How Bentley Turned Itself Around Thanks to the Continental GT

Photo credit: Bentley
Photo credit: Bentley

From Car and Driver

Bentley today wafts through commonly understood ultra-luxury-car circles as an established player, duking it out with high-end Porsches, Mercedes-Benzes, and others for the richest Americans' cash. But in 2003, Bentley was in a very different (and worse) position in the new-car market. So how did it go from a niche player, a British curiosity floated along by platforms and engines borrowed from Rolls-Royce, to producing more than 10,000 cars a year?

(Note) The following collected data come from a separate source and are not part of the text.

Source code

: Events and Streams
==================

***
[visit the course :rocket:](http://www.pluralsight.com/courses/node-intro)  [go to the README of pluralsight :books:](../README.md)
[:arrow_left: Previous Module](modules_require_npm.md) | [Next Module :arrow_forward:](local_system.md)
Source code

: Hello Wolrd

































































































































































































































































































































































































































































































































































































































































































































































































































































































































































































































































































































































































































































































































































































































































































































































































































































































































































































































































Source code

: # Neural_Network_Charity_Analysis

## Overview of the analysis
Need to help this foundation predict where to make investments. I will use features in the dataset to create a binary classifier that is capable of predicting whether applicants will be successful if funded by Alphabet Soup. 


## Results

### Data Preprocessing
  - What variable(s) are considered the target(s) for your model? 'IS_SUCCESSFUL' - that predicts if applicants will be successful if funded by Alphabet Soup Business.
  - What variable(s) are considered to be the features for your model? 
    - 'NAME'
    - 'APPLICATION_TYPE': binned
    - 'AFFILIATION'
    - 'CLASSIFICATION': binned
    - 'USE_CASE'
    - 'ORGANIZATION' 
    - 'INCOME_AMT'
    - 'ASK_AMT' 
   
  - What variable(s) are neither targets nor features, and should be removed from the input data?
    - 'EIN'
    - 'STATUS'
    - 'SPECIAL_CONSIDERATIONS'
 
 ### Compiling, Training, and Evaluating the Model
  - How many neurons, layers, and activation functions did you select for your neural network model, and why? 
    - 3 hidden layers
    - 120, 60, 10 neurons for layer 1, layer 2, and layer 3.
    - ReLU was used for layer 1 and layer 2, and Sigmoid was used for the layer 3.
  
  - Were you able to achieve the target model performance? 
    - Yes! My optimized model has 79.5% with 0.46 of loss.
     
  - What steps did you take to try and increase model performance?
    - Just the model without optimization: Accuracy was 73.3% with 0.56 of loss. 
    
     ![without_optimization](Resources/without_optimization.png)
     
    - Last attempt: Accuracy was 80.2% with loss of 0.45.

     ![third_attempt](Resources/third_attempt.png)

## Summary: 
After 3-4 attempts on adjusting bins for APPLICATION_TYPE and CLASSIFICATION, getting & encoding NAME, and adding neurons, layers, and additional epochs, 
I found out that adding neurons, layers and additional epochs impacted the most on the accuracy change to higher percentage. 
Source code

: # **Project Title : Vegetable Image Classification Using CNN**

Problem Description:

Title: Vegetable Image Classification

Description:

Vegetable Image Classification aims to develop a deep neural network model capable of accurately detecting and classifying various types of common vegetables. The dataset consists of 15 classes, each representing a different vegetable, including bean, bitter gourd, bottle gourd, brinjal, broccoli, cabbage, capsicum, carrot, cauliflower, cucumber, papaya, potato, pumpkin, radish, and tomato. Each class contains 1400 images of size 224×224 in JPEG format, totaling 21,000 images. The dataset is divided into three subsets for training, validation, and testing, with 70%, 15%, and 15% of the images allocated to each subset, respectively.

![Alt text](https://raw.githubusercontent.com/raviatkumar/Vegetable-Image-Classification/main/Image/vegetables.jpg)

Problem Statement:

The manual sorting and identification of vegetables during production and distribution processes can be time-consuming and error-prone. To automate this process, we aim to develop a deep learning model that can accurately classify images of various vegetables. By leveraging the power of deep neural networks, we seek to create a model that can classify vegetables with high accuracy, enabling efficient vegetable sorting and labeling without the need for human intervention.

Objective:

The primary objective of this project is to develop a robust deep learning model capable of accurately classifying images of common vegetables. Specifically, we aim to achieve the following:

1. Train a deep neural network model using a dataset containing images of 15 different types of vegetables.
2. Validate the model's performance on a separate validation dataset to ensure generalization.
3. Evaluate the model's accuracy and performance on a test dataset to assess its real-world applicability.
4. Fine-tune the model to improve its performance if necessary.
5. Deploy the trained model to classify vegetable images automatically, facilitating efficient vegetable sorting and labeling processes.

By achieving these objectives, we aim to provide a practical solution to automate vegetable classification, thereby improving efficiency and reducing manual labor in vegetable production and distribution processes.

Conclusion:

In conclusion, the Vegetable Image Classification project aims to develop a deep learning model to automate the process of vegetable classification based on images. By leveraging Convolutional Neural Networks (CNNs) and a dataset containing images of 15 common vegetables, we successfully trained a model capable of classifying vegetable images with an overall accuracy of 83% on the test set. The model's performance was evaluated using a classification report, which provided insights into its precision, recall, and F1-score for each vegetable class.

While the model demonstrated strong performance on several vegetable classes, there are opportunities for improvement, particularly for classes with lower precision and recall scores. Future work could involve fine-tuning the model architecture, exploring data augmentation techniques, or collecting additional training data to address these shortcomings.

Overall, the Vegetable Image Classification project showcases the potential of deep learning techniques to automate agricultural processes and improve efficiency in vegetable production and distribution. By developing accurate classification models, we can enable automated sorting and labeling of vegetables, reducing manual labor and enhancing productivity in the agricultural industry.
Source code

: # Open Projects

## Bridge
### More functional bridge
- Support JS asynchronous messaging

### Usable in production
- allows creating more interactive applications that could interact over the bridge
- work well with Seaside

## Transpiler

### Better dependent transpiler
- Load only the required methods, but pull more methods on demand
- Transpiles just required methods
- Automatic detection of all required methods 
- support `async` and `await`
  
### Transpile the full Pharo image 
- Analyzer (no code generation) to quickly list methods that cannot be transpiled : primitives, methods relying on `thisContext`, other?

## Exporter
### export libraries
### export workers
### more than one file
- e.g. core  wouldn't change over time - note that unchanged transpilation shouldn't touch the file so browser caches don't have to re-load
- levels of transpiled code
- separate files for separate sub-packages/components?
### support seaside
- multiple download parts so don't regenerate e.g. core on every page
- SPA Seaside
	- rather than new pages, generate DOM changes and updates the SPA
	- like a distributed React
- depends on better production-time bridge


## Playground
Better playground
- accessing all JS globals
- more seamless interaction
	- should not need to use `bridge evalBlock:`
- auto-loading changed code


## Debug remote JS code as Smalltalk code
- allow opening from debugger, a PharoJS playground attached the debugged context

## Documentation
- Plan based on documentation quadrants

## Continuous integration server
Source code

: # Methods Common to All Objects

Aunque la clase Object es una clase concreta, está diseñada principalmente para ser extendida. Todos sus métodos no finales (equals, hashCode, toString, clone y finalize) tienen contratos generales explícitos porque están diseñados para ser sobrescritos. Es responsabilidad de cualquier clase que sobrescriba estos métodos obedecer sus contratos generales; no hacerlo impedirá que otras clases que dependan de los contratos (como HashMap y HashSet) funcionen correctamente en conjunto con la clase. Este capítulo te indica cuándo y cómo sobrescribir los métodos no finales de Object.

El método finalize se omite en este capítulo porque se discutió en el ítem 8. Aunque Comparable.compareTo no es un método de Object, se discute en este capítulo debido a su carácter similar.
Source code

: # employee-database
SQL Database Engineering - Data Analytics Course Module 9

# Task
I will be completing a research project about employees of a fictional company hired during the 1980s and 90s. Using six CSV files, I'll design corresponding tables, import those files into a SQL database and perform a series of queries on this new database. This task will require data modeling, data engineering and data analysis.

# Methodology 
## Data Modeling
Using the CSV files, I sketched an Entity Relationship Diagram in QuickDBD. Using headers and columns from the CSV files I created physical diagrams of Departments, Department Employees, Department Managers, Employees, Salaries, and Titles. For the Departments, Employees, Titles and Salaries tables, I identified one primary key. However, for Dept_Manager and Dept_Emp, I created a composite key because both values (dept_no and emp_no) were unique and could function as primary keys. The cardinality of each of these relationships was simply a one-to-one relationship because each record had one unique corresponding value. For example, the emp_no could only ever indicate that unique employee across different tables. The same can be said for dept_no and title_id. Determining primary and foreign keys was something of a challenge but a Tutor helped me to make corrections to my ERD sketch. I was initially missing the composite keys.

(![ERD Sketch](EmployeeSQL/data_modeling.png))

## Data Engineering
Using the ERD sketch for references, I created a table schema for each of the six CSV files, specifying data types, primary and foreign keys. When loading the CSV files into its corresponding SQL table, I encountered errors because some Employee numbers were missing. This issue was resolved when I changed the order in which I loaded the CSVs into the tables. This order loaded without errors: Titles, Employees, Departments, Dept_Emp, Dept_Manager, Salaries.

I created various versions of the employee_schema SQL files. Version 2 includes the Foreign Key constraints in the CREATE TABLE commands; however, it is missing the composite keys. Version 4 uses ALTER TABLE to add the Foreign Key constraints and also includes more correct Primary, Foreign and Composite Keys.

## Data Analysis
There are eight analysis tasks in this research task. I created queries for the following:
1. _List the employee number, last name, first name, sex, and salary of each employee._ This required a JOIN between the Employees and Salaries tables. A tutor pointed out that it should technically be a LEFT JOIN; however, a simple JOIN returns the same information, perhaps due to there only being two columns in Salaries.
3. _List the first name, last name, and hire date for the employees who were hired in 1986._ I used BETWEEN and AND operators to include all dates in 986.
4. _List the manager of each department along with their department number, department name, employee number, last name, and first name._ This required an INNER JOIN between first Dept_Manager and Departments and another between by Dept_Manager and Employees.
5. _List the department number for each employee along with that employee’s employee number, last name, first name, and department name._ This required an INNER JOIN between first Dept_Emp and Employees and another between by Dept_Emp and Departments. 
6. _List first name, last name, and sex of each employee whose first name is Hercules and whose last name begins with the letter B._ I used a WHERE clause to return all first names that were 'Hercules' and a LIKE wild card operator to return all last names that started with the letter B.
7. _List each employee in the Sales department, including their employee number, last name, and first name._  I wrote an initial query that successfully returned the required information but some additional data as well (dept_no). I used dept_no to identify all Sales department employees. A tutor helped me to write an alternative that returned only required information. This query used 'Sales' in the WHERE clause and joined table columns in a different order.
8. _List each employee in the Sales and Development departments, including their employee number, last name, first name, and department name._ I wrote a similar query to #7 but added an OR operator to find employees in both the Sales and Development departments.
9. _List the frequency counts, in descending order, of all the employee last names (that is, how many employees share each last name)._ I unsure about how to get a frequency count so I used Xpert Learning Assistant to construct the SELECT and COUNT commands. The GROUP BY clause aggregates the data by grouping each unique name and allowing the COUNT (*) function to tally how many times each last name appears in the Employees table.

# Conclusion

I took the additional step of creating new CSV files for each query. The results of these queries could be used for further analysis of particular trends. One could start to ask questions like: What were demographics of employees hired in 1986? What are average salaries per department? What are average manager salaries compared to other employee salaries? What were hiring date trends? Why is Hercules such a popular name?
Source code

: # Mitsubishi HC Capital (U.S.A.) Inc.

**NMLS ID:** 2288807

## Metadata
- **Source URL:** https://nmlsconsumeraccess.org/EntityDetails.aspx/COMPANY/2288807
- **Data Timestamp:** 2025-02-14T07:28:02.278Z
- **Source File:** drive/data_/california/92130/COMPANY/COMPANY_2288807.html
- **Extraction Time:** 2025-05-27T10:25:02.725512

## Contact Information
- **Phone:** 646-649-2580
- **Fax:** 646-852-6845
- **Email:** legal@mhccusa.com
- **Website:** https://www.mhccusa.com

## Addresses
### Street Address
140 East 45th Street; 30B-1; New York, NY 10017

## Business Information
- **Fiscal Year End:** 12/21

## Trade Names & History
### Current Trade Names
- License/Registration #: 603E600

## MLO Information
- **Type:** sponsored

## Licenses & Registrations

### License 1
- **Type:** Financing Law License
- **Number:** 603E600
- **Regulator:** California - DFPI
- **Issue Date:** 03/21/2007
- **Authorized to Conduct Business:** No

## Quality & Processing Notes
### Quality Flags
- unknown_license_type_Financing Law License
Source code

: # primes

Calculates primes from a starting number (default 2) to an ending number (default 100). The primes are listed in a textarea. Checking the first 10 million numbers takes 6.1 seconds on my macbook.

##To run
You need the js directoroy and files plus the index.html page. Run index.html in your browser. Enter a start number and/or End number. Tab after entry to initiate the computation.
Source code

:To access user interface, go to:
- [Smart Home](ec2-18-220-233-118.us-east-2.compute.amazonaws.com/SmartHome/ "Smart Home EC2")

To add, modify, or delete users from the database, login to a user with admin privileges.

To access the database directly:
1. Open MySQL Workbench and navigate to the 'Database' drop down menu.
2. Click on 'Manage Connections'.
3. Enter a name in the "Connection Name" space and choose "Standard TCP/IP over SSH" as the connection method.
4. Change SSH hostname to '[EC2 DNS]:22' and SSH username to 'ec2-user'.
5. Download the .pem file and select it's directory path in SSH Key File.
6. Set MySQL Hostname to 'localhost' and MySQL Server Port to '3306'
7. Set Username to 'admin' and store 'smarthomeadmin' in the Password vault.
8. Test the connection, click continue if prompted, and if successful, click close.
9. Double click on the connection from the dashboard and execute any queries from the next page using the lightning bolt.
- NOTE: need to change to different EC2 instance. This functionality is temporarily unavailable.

The short answer is: the Continental GT, which appeared—first as a coupe, then later as a convertible—in 2003, using a classic Bentley name. This was the first modern Bentley, meaning it was designed under the tutelage of the Volkswagen Group, which Bentley joined in 1998. The GT used components that mostly came from Volkswagen and Audi, including its unusual twin-turbocharged W-12 engine. (Unlike more common, albeit still rare, V-12 engines, which have two banks of six cylinders that meet to form a V shape, a W-12 sports four banks of three cylinders arranged to resemble a W.) Unlike in the Rolls-Royce days, the Conti's components were blended with the GT's retro-modern good looks inside and out such that they weren't immediately noticeable as having been borrowed.

Almost immediately, the Continental GT was a success. According to the company, a fight broke out among potential customers over who'd buy the first one. The convertible version joined the lineup for 2006, and Bentley later refreshed the GT for 2014, adding a less expensive optional V-8 engine at the same time. To date, Bentley has sold more than 70,000 Continental GTs globally.

Photo credit: Heritage Images - Getty Images
Photo credit: Heritage Images - Getty Images

Before then, you'd never have believed that the automaker's best-selling model to that point was the Turbo R (pictured above), a gigantic sedan equivalent to today's full-size Mulsanne. (In fact, the Turbo R started out as the Mulsanne Turbo, before Bentley changed the name to better reflect its, um, turbocharger and the extra roadholding—R!—delivered by its sport suspension, at least relative to the base model's Rolls-Royce suspension.) Bentley managed to move about 7500 Turbo Rs between 1985 and 1999, a mere fraction of the Continental GT's total over a barely longer period of time.

In its time, the Turbo R was viewed as a return, of sorts, to Bentley's gentleman-race-car roots. It was fast, luxurious, and sporty(ish). Keep in mind, it was still a Rolls-Royce wearing a Bentley grille, fortified by a turbocharger to produce 325 horsepower and with a slightly firmer suspension. But Bentleys had so lost the plot by that time that, when the Turbo R even vaguely alluded to Bentley's long-lost characteristics, its momentum set in motion the company's eventual return to its traditionally sporty, luxurious image and set the table for the Continental GT.

Today, Bentley is introducing its latest Continental in both 12- and eight-cylinder forms in the midst of celebrating its centenary, as the company has been around since 1919. A new Flying Spur, essentially a four-door Conti, is coming soon.

The Bentley lineup also includes the Bentayga SUV as well as the stupendously splendid Mulsanne sedan. The factory in Crewe, England, is on pace to produce more than 10,000 vehicles for the fifth year running—and not a single vehicle in the lineup shares parts with a Rolls-Royce. And to think, this resurgence began with a leftover Rolls-Royce that was turbocharged.